Men and women participated in the labor force at nearly the same rate before Katrina, or about 75 percent. Female participation has since fallen, as has the unemployment rate for women -- indicating fewer women are actively looking for jobs. The share of women in New Orleans not in the labor force and not actively looking for a job rose from 9 percent in 2005 to 19 percent in 2014.

And women are now more likely to live in poverty.

About 30 percent of women in New Orleans live in poverty, up from 27 percent prior to Katrina.

The wage gap between men and women has gotten worse.

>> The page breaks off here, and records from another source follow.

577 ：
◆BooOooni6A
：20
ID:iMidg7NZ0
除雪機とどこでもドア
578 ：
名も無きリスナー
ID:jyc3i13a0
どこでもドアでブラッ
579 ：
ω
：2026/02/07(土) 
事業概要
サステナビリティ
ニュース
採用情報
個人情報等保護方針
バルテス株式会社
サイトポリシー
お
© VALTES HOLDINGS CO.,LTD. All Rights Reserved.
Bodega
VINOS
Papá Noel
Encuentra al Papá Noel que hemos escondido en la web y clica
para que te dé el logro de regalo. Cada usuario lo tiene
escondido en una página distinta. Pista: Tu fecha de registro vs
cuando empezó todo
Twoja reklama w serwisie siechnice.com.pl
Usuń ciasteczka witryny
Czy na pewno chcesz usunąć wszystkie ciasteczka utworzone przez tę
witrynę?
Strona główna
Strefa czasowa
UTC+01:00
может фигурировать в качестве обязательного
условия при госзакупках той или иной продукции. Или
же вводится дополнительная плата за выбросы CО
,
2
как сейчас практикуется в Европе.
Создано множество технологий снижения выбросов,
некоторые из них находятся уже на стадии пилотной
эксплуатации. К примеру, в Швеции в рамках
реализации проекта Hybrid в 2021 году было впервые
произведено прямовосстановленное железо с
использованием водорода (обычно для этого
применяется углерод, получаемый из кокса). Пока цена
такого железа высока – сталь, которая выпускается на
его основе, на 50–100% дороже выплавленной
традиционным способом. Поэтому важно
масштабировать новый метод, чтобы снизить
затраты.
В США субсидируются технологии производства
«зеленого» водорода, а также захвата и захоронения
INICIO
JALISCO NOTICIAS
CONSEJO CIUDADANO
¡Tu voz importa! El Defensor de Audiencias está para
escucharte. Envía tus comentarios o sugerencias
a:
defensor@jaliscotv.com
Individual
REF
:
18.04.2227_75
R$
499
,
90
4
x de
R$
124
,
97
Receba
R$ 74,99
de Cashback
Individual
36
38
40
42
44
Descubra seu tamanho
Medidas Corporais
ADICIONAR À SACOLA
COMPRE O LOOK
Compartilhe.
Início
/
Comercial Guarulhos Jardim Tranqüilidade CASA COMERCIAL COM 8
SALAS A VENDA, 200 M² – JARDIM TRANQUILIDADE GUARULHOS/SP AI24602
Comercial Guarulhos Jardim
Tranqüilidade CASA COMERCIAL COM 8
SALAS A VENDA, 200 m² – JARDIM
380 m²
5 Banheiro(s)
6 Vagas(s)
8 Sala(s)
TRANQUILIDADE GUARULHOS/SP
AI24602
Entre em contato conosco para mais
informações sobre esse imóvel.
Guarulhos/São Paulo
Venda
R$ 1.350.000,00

Among full-time workers, women's median income in 2014 was $36,367, or about 79 percent of what men made -- higher than immediately after Katrina, but lower than in 2009. Looking at all workers, the wage gap between white men and women was worst for black women (50 percent) and Hispanic women (63 percent).

The pay gap also widened between white men and women in New Orleans. White women earned nearly as much as white men in 2005 (95 percent). That fell to 79 percent in 2014.

Women are earning as much as men in some jobs -- but they tend be low paying.

Women are closing in on what men are paid in sales and office administrative jobs as well as in food preparation, but median annual wages for those jobs were $22,314 and $16,025 respectively. An exception was management, business and financial jobs, where women earned $44,536 a year, or $2,695 more than men.

New Orleans has more homeless women.

Women made up 39 percent of the city's homeless population in 2014, up from 27 percent in 2011. The report notes local initiatives often target homeless populations that skew male, including a city partnership to end homelessness among military veterans in the city.

More women own businesses, but sales are not growing.

Women owned 37 percent of businesses in metro New Orleans in 2012, up from 28 percent in 2002. Sales by women-led firms have not grown at the same rate, however. They made up just 3 percent of sales, receipts and value of shipments in 2012, a decrease from 2002.

Childcare costs are skyrocketing.

The median annual cost of childcare for an infant in Orleans Parish was $6,500 in 2012, up 31 percent from 2005. The report says rising childcare costs could be driving down workforce participation among women with young children, which fell from 77 percent in 2009 to 70 percent in 2014.